Produit par Les Grandes Voix, le concert du 10 mai s'inscrivait dans le cycle Shakespeare proposé cette saison par l'Orchestre National de France au Théâtre des Champs-Élysées. Il faisait écho notamment aux représentations de Macbeth de Verdi données par le même Daniele Gatti entre le 4 et le 16 mai. L'agréable ouverture de Béatrice et Bénédict de Berlioz (qui fait référence à la pièce de Shakespeare Beaucoup de bruit pour rien) et les suites de Roméo et Juliette de Prokofiev étaient les œuvres de référence pour cette programmation.

Anna Netrebko © Dario Acosta
Anna Netrebko
© Dario Acosta
Les Quatre derniers lieder étaient donnés pour permettre au public parisien, et accessoirement à la communauté russe venue en masse au TCE, d'admirer le talent d'Anna Netrebko, une des plus grands chanteuses lyriques actuelles. Ce cycle de lieder composé en 1948 fait partie des toutes dernières œuvres composées par Richard Strauss avant son décès l'année suivante. Les poèmes d'Herman Hesse et de Joseph von Eichendorff y constituent une réflexion philosophique autour de la Mort. Déployée au sein d'un écrin orchestral aux teintes à la fois riches et diaphanes, la voix semble l'apprivoiser progressivement jusqu'à une douce résignation.

Les amateurs de lyrique n'ont pas été déçus : dès Frühling, la soprano russe a déployé toute la richesse de son timbre, ainsi qu'une ligne de chant portée par un souffle apparemment inépuisable. Force est de reconnaître en effet que Netrebko semble se jouer des difficultés vocales de la partition et sa voix opulente triomphe sans aucun problème de l'effectif orchestral imposant réuni par Strauss. Cependant on regrette dans les deux premiers lieder un chant un peu trop souvent uniformément forte, le chef laissant l'orchestre exprimer librement l'intensité de ces pages rayonnantes (magnifique solo de cor de Vincent Léonard dans September). Dans Beim Schlafengehen la soprano, peut-être plus à l'aise, retrouve néanmoins de magnifiques piani et Daniele Gatti sait alors parer ce chant des couleurs du crépuscule. On apprécie en particulier l'ambiance délicate d'Im Abendrot  même si la phrase finale suspendue « Ist dies etwa der Tod ? » n'est pas auréolée du mystère qu'on attend.

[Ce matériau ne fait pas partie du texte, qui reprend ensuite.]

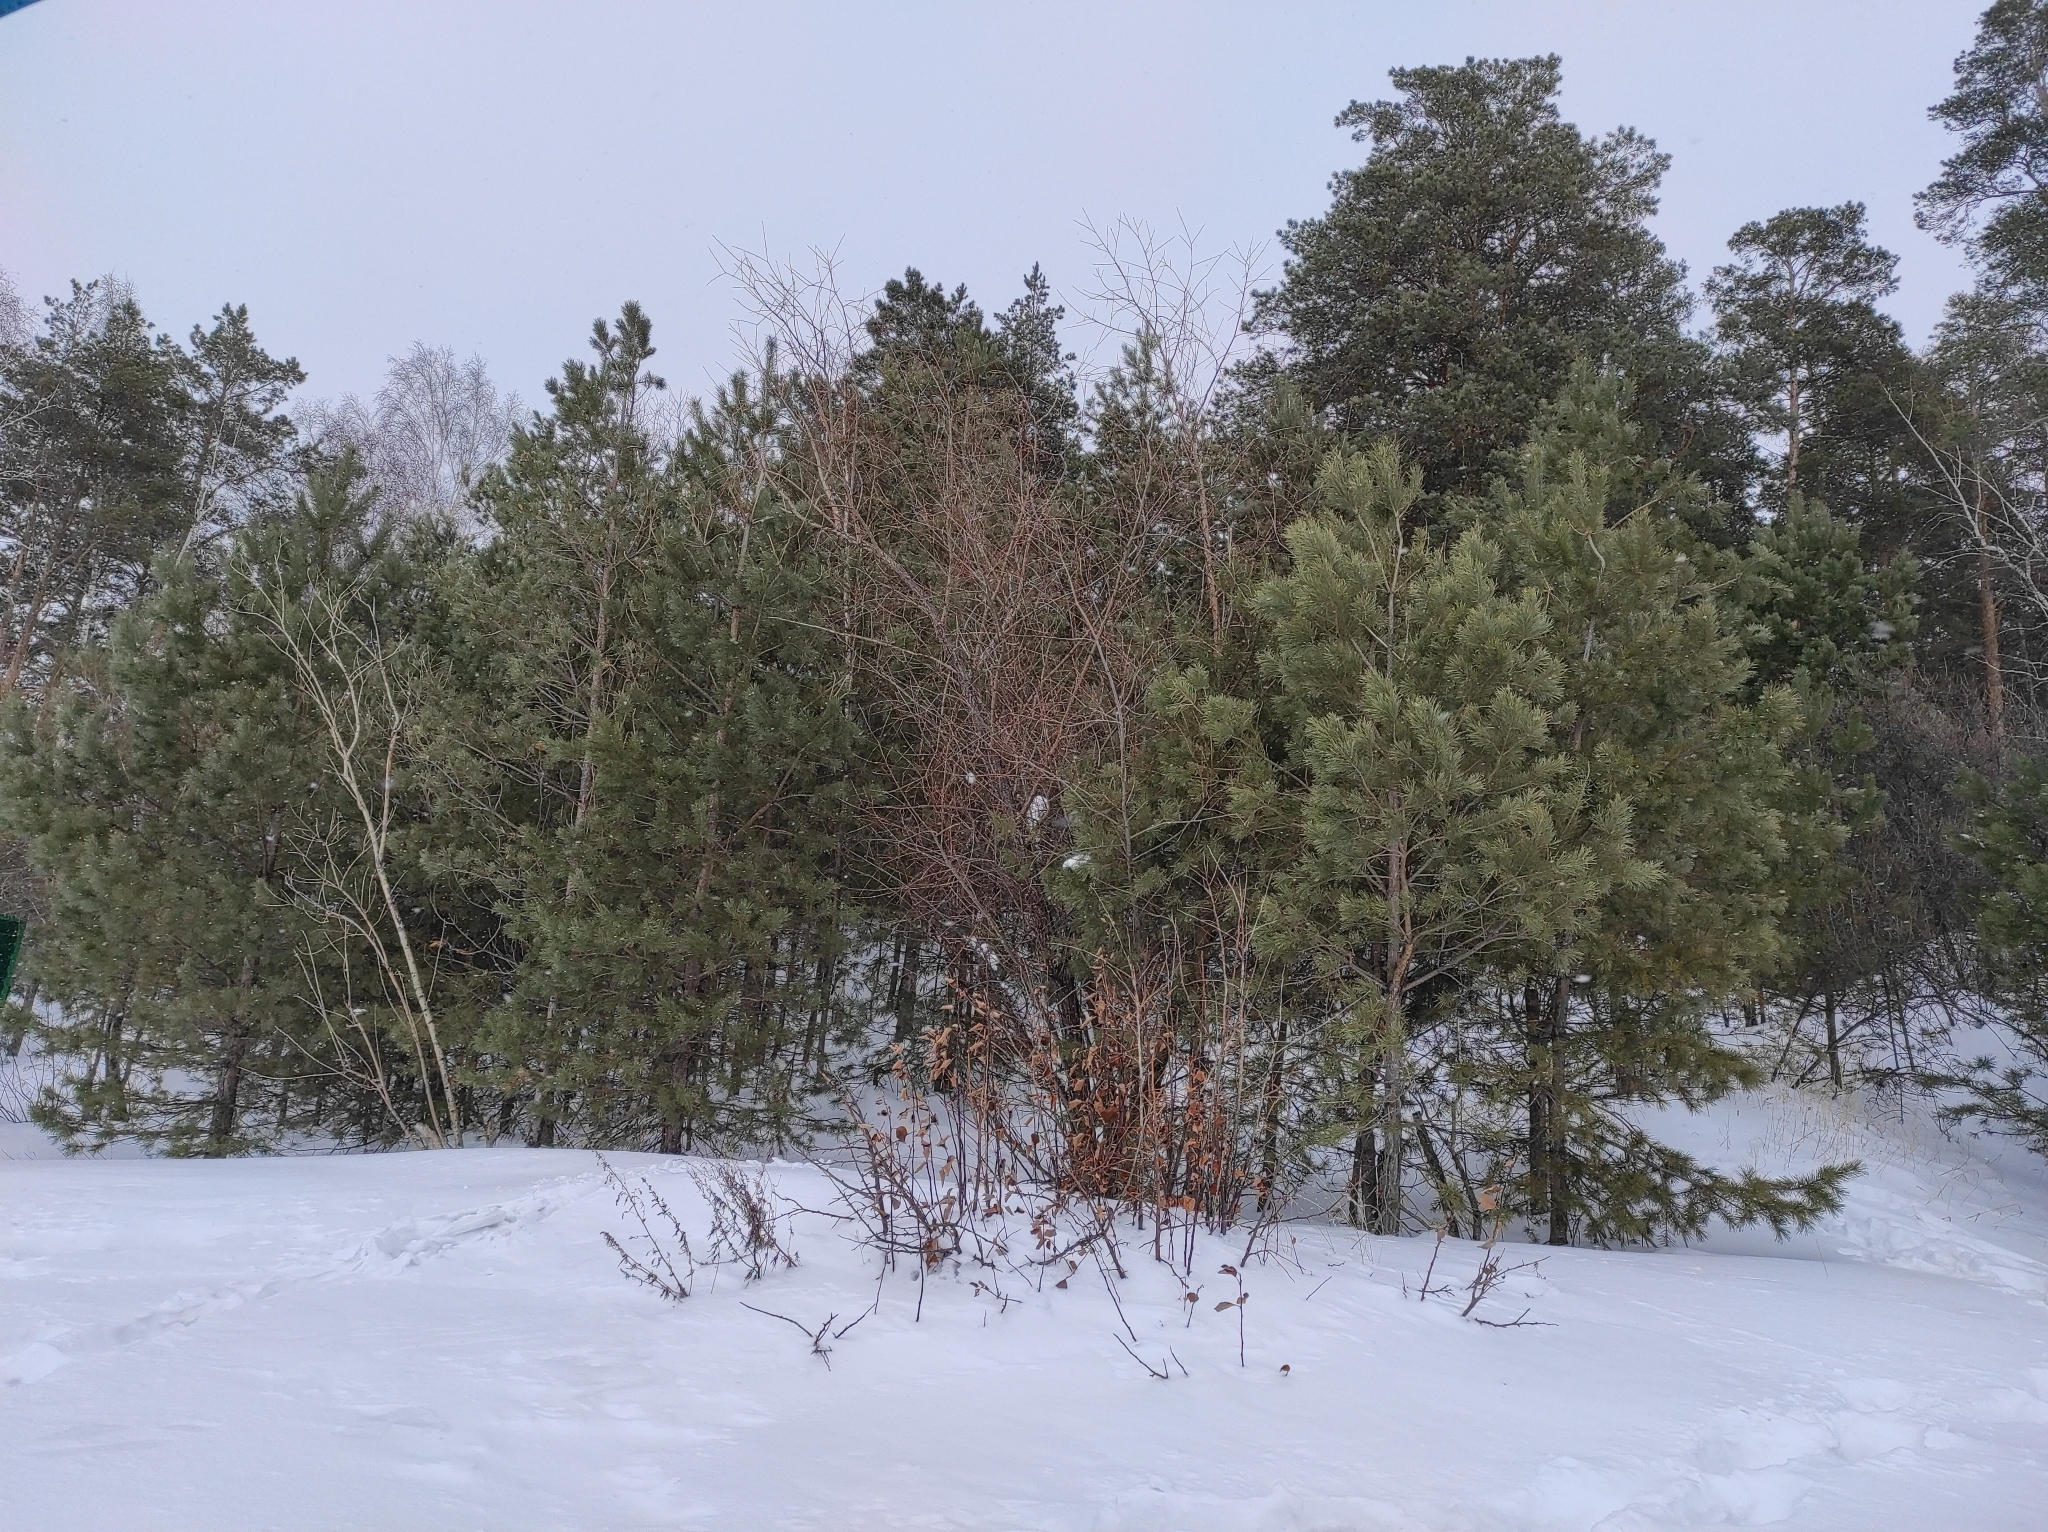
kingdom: Plantae
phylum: Tracheophyta
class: Pinopsida
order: Pinales
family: Pinaceae
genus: Pinus
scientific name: Pinus sylvestris
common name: Scots pine
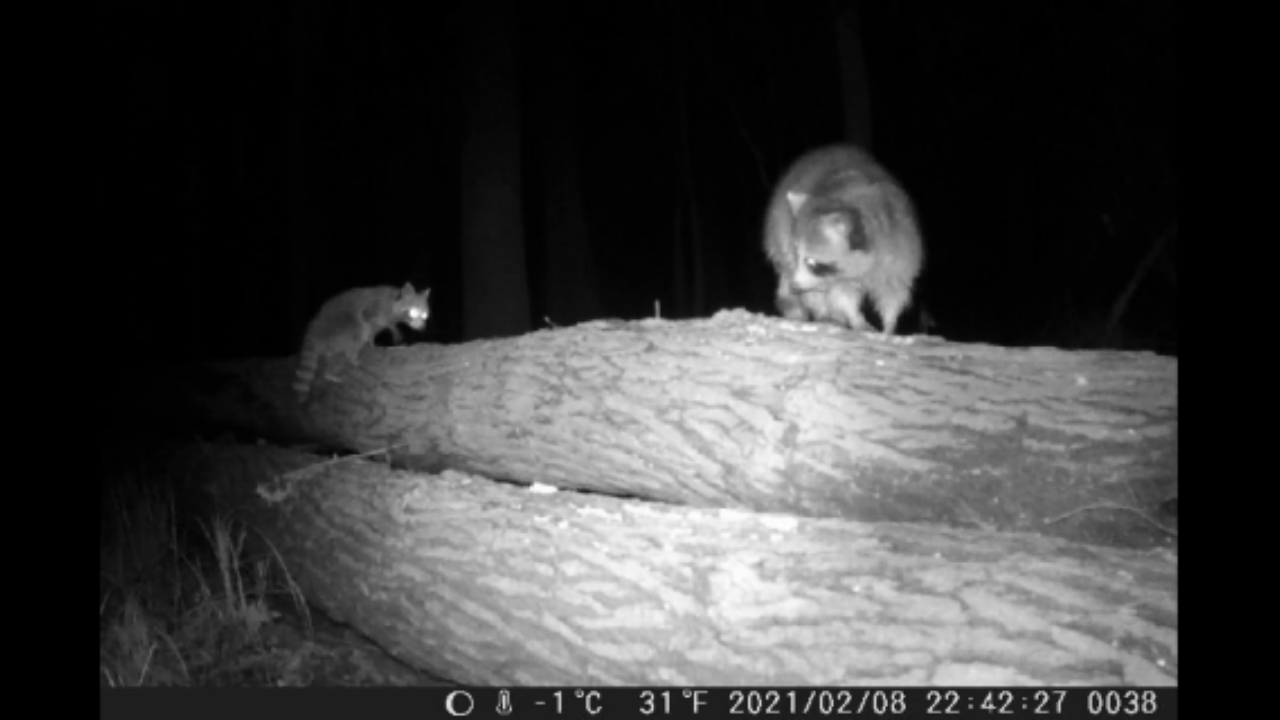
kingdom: Animalia
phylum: Chordata
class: Mammalia
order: Carnivora
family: Procyonidae
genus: Procyon
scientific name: Procyon lotor
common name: Raccoon
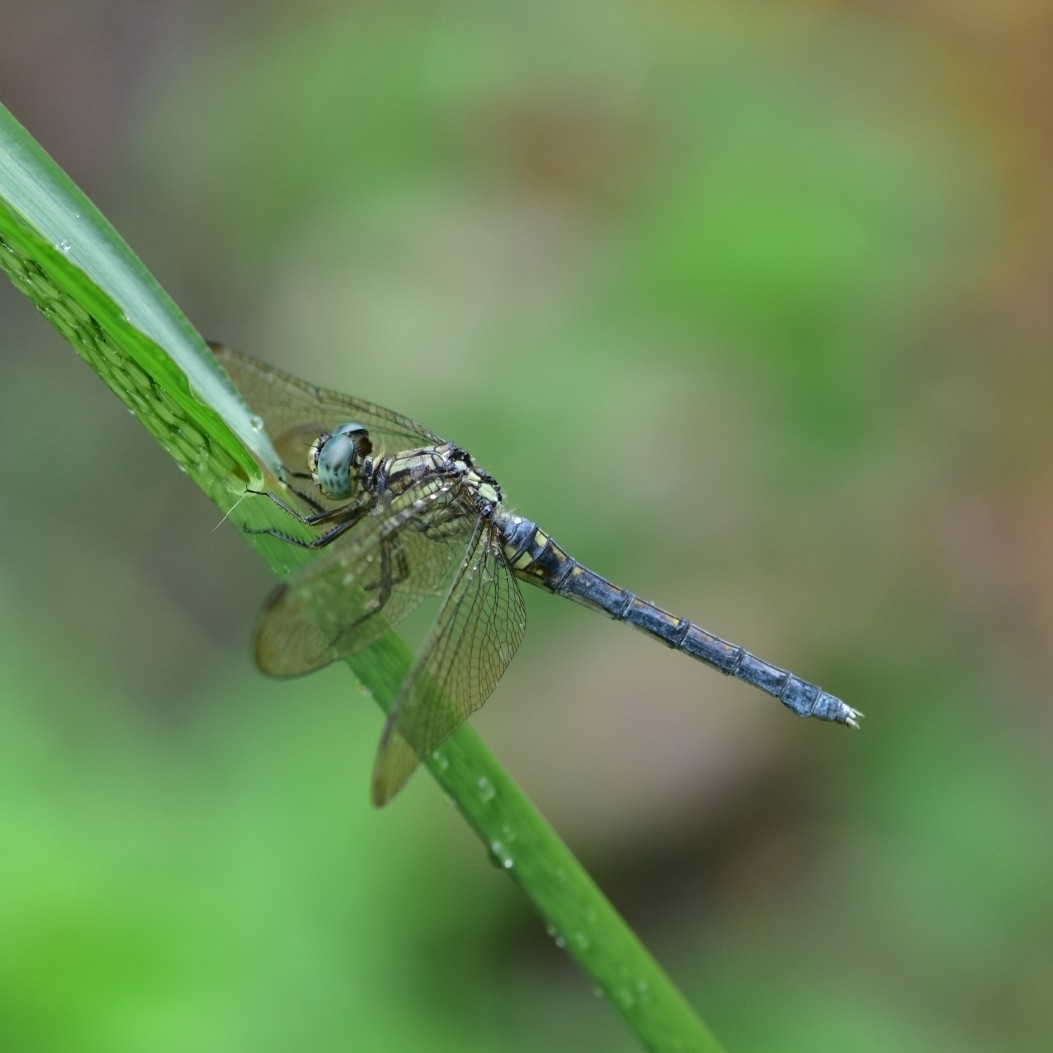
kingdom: Animalia
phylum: Arthropoda
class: Insecta
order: Odonata
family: Libellulidae
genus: Orthetrum
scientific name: Orthetrum luzonicum
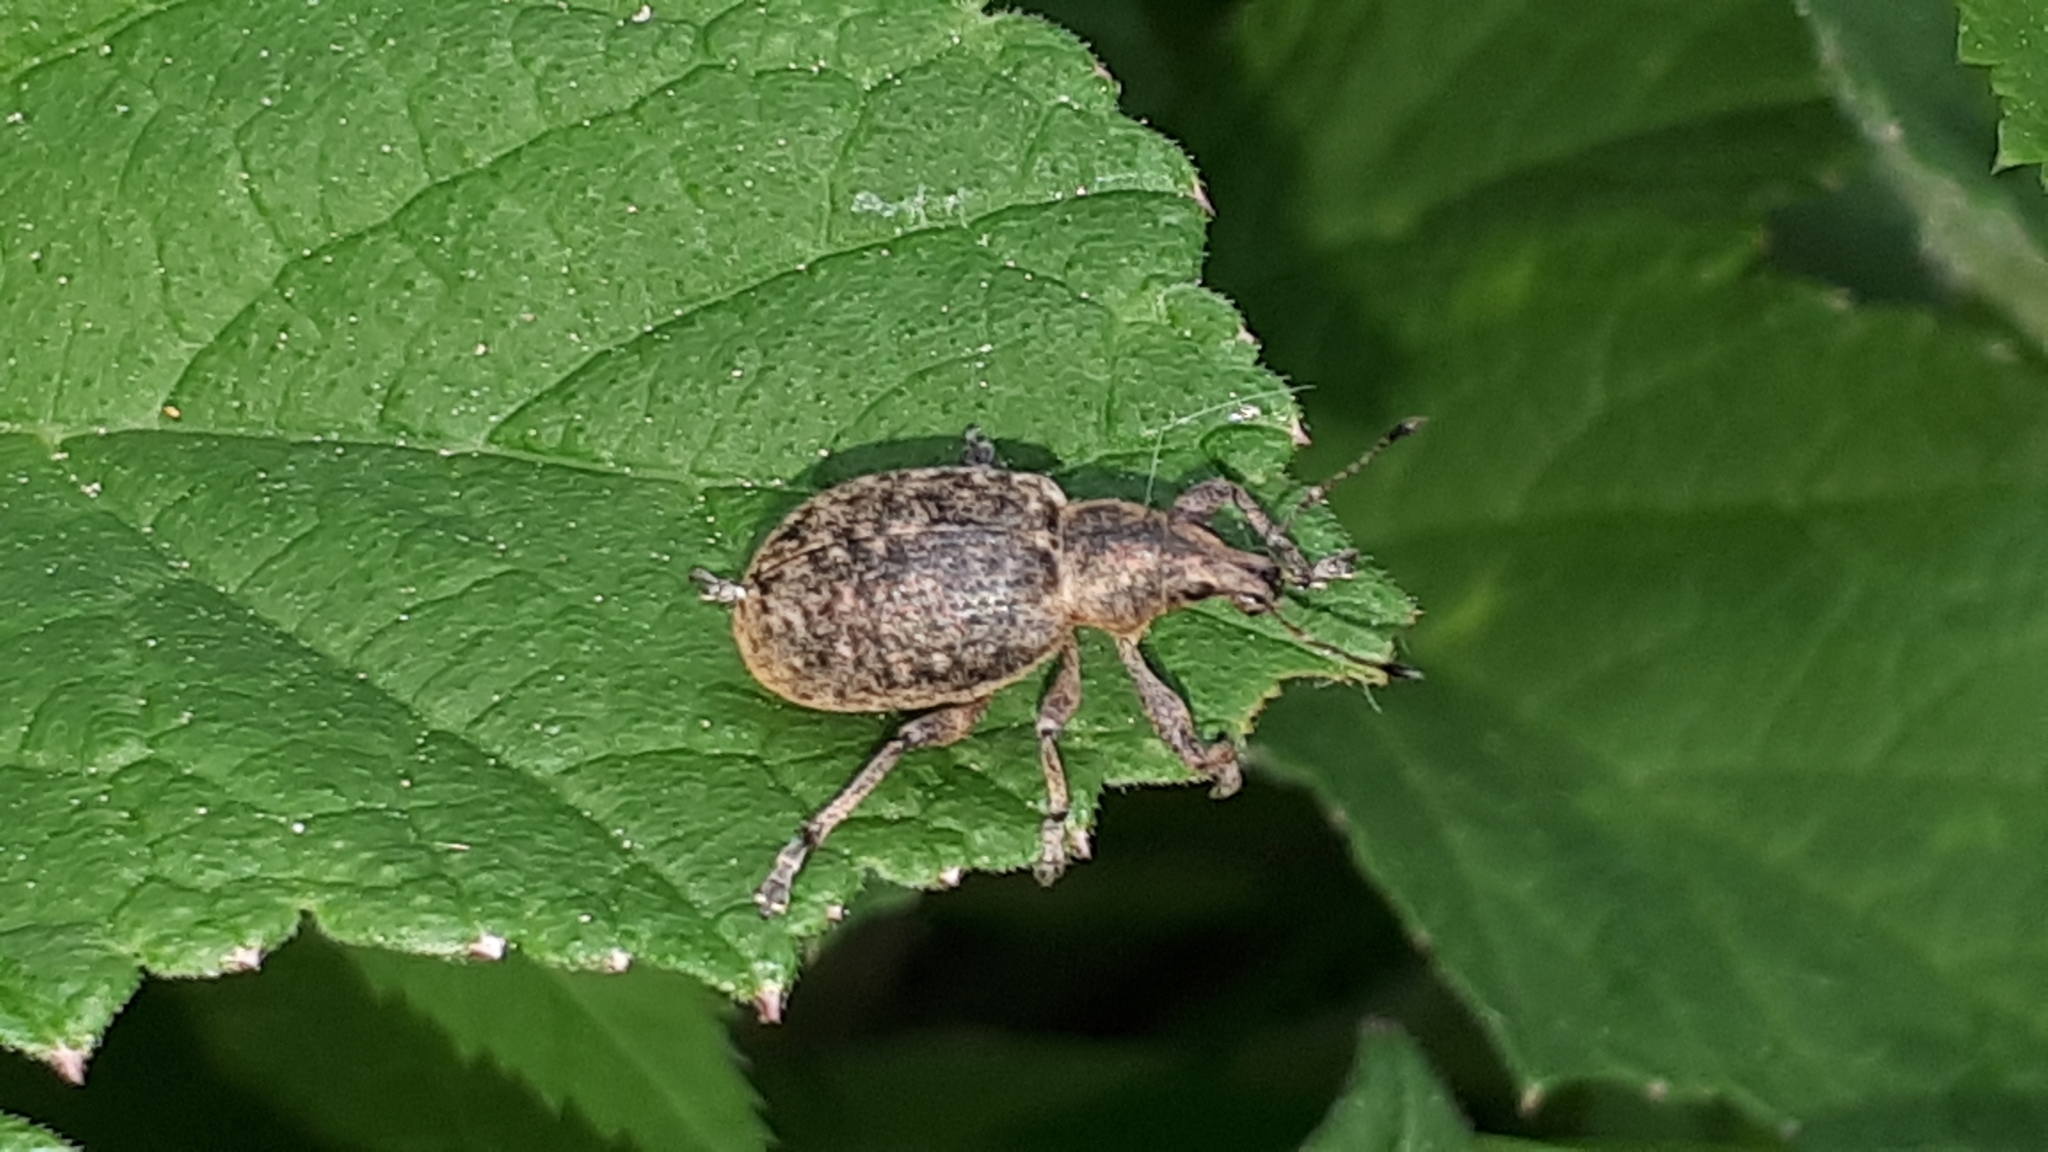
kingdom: Animalia
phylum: Arthropoda
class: Insecta
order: Coleoptera
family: Curculionidae
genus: Liophloeus
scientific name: Liophloeus tessulatus
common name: Weevil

Cependant, même si sa prononciation allemande n'est pas spécialement en cause, Anna Netrebko semble étrangère à la poésie de ces vers. La chanteuse ne réussit pas à s'approprier ce répertoire exigeant et ne délivre que très peu d'émotion malgré des moyens vocaux importants. Néanmoins le public conquis d'avance par sa voix souveraine lui a fait un triomphe. Daniele Gatti y est également pour beaucoup car il réussit à donner à l'Orchestre National de France toute la richesse des couleurs de la palette Straussienne.

La deuxième partie de la soirée était entièrement consacrée à des extraits des suites de Roméo et Juliette de Prokofiev, et constituait le vrai sommet du concert. Emporté par un chef capable, comme dans Macbeth, de trouver toute l'essence du drame shakespearien, l'Orchestre National de France y a fait preuve de toute l'étendue de son talent.

Dès le début, avec le célèbre "Capulets et Montaigus", Daniele Gatti réussit à trouver un équilibre entre la puissance des cuivres et l'unité des cordes, qui affichent une exceptionnelle cohésion. Y succèdent plusieurs scènes plus intimistes, comme "Juliette petite fille" où la légèreté des cordes n'est pas sans évoquer Berlioz, et le "Madrigal" qui est l'occasion de démontrer l'excellence de la petite harmonie, même si le saxophone apparaît quelquefois un peu trop présent. L'orchestre qui sait également trouver de superbes pianissimi rend magnifiquement toute l'ambiance poétique de la "Scène du balcon".

Dans l'autre morceau de bravoure de la partition, "La Mort de Tybalt" le chef italien atteint un paroxysme de tension, avec des cordes chauffées à blanc et d'une remarquable précision. Le dernier extrait, le poignant "Roméo au tombeau de Juliette" imprime une émotion que l'on aurait aimé ressentir lors de la première partie, et amène tout logiquement le public à réserver une ovation méritée à l'orchestre et à son chef qui sera amené bientôt à prendre les rênes du prestigieux Orchestre du Concertgebouw d'Amsterdam.